| What this task involves |
When you reach the line with "right hip: (90, 271)" in the records below, begin transcribing exactly and continue up to and including the line with "left elbow: (1310, 1034)", leaving out every picture.
=== Data for this task ===
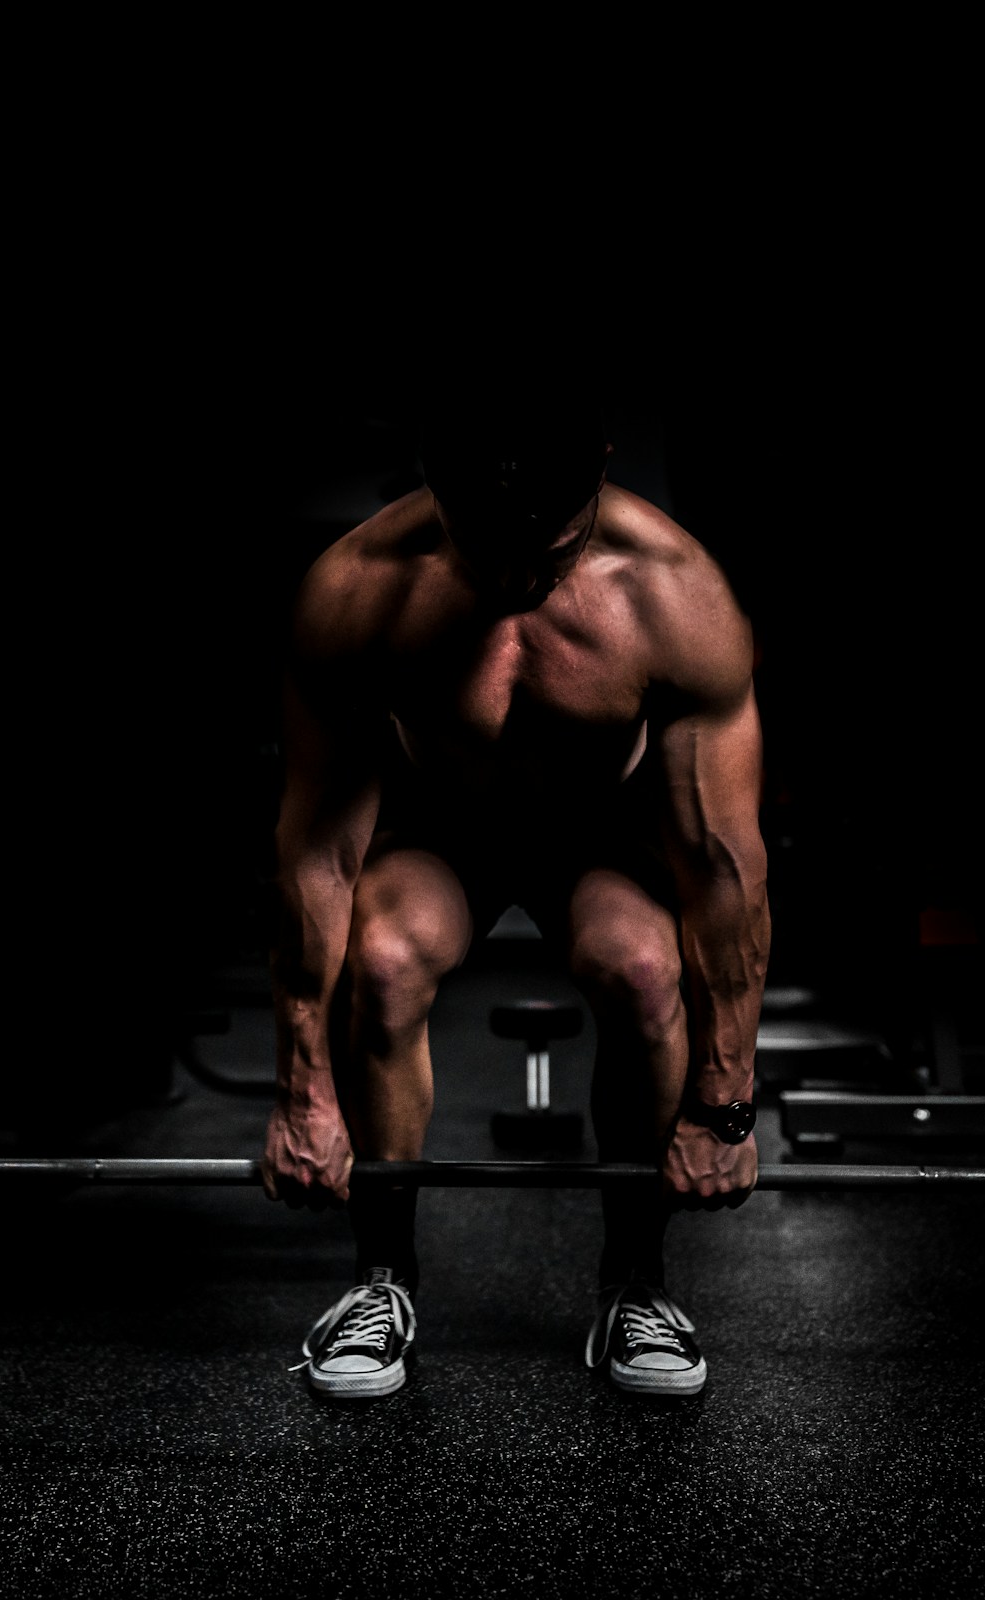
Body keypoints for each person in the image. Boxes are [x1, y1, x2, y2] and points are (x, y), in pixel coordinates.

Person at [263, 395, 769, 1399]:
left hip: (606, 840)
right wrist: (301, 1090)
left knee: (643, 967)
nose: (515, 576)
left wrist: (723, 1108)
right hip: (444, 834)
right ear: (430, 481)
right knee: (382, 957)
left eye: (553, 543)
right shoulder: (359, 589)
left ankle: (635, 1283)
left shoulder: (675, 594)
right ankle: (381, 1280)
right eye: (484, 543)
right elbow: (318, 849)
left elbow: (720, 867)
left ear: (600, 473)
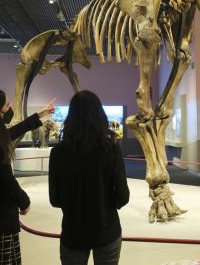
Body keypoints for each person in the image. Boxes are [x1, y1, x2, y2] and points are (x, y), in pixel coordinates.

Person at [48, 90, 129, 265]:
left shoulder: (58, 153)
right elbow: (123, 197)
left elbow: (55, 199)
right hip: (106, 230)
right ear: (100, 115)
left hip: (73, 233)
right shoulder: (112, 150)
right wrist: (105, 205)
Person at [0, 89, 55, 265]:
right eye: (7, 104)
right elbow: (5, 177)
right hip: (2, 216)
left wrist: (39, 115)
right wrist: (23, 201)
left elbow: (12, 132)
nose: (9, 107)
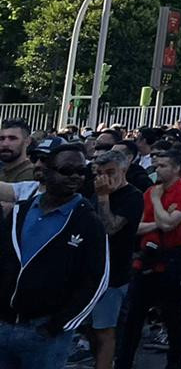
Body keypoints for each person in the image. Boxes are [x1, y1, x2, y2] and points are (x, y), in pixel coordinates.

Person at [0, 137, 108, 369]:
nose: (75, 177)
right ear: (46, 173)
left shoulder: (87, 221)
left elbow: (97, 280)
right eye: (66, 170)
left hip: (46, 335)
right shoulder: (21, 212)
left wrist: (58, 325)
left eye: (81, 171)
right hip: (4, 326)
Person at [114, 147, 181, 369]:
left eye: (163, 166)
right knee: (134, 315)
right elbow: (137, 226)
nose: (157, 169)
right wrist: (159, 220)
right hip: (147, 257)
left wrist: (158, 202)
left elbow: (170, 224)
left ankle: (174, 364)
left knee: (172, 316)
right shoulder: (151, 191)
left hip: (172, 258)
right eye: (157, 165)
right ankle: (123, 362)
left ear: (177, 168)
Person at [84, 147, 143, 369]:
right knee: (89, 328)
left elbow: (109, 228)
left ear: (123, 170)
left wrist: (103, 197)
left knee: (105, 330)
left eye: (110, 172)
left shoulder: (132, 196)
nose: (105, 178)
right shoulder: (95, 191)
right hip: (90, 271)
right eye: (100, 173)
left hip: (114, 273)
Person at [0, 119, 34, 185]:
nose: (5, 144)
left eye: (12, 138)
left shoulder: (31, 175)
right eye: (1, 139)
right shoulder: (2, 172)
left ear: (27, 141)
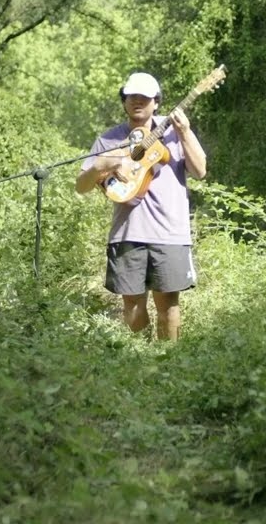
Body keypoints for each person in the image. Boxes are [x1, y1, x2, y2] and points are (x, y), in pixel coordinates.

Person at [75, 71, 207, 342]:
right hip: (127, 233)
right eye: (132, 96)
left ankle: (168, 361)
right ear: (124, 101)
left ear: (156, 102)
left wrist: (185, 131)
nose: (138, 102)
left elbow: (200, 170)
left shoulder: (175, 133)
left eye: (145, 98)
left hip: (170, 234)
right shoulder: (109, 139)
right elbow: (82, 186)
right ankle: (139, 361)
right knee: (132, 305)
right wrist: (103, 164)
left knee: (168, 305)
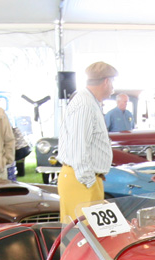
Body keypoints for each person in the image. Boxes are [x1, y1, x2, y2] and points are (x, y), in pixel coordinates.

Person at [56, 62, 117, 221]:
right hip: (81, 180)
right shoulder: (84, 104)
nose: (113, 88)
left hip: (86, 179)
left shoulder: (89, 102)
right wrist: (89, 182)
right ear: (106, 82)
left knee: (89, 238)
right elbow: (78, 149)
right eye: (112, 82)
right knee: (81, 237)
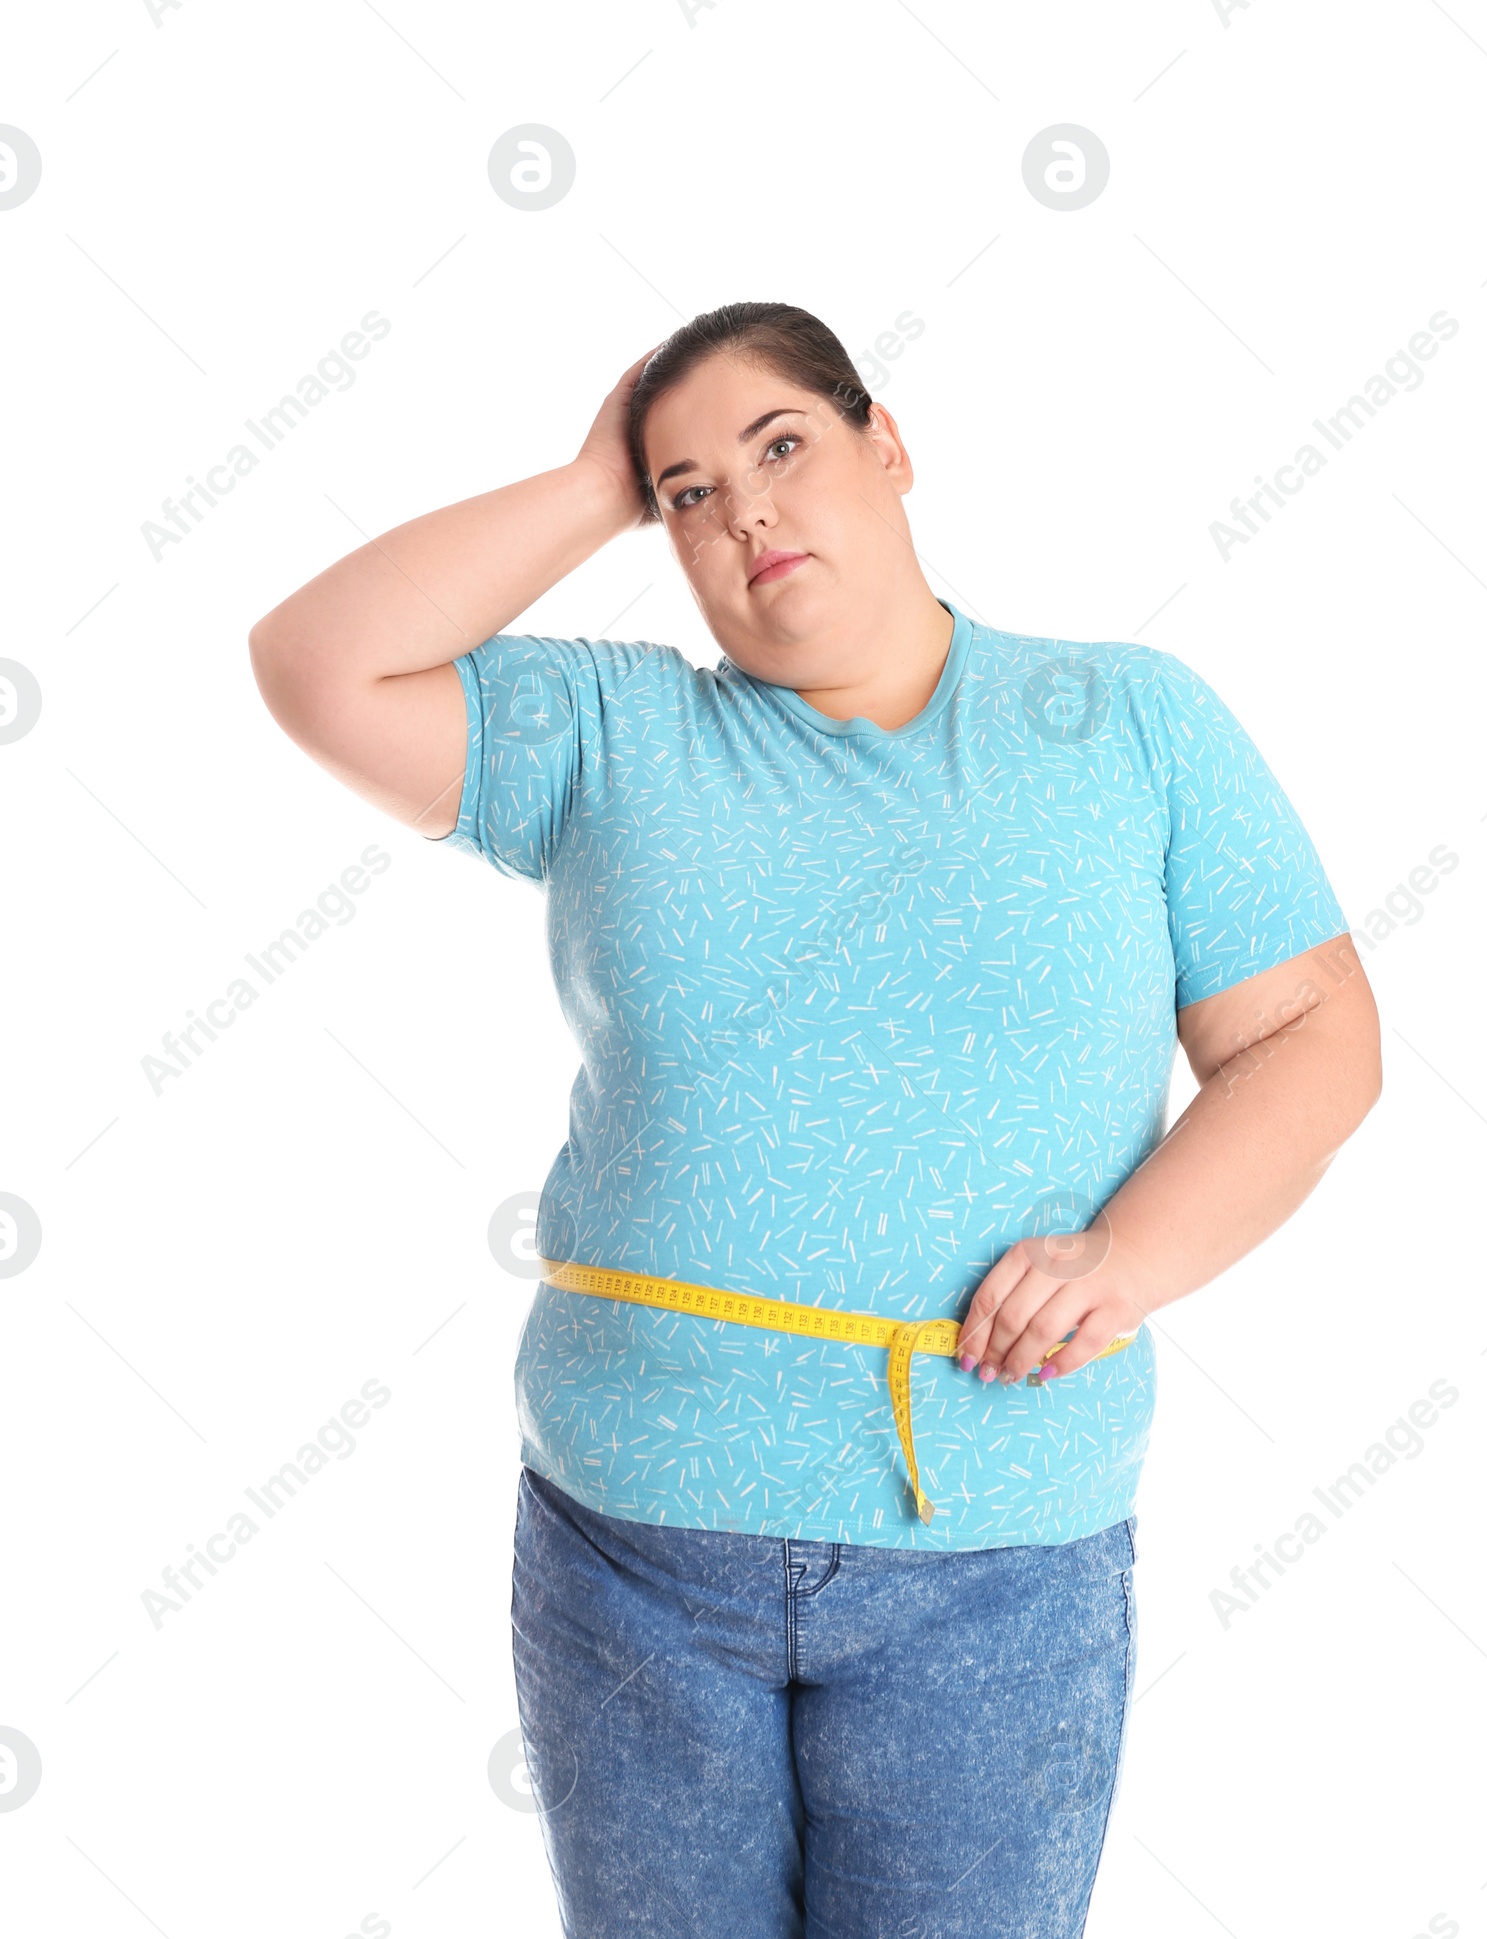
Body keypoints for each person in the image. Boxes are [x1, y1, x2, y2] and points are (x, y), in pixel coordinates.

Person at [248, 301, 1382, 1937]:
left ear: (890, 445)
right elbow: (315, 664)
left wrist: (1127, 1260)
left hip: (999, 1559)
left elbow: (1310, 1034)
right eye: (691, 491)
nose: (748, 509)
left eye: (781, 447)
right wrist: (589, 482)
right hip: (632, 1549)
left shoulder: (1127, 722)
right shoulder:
===
| Completed task |
right hip: (90, 271)
right eye: (100, 173)
left hip: (114, 273)
Person at [0, 119, 34, 185]:
nose: (5, 144)
left eye: (12, 138)
left shoulder: (31, 175)
right eye: (1, 139)
right shoulder: (2, 172)
left ear: (27, 141)
Body keypoints for each person in the image. Boxes are [x1, y1, x2, y2] and points are (x, y), in pixel coordinates.

Person at [75, 71, 207, 342]:
right hip: (127, 233)
right eye: (132, 96)
left ankle: (168, 361)
right ear: (124, 101)
left ear: (156, 102)
left wrist: (185, 131)
nose: (138, 102)
left elbow: (200, 170)
left shoulder: (175, 133)
left eye: (145, 98)
left hip: (170, 234)
right shoulder: (109, 139)
right elbow: (82, 186)
right ankle: (139, 361)
right knee: (132, 305)
right wrist: (103, 164)
left knee: (168, 305)
Body keypoints for each person in the image. Boxes are [x1, y1, x2, y2] and points are (x, y), in pixel coordinates.

Person at [56, 62, 117, 221]:
right hip: (81, 180)
right shoulder: (84, 104)
nose: (113, 88)
left hip: (86, 179)
left shoulder: (89, 102)
right wrist: (89, 182)
right ear: (106, 82)
left knee: (89, 238)
right elbow: (78, 149)
right eye: (112, 82)
right knee: (81, 237)
Body keypoints for each person in the image. Boxes are [x1, y1, x2, y2] and points are (x, y), in pixel coordinates.

Person at [248, 301, 1382, 1937]:
left ear: (890, 445)
right elbow: (315, 664)
left wrist: (1127, 1260)
left hip: (999, 1559)
left elbow: (1310, 1034)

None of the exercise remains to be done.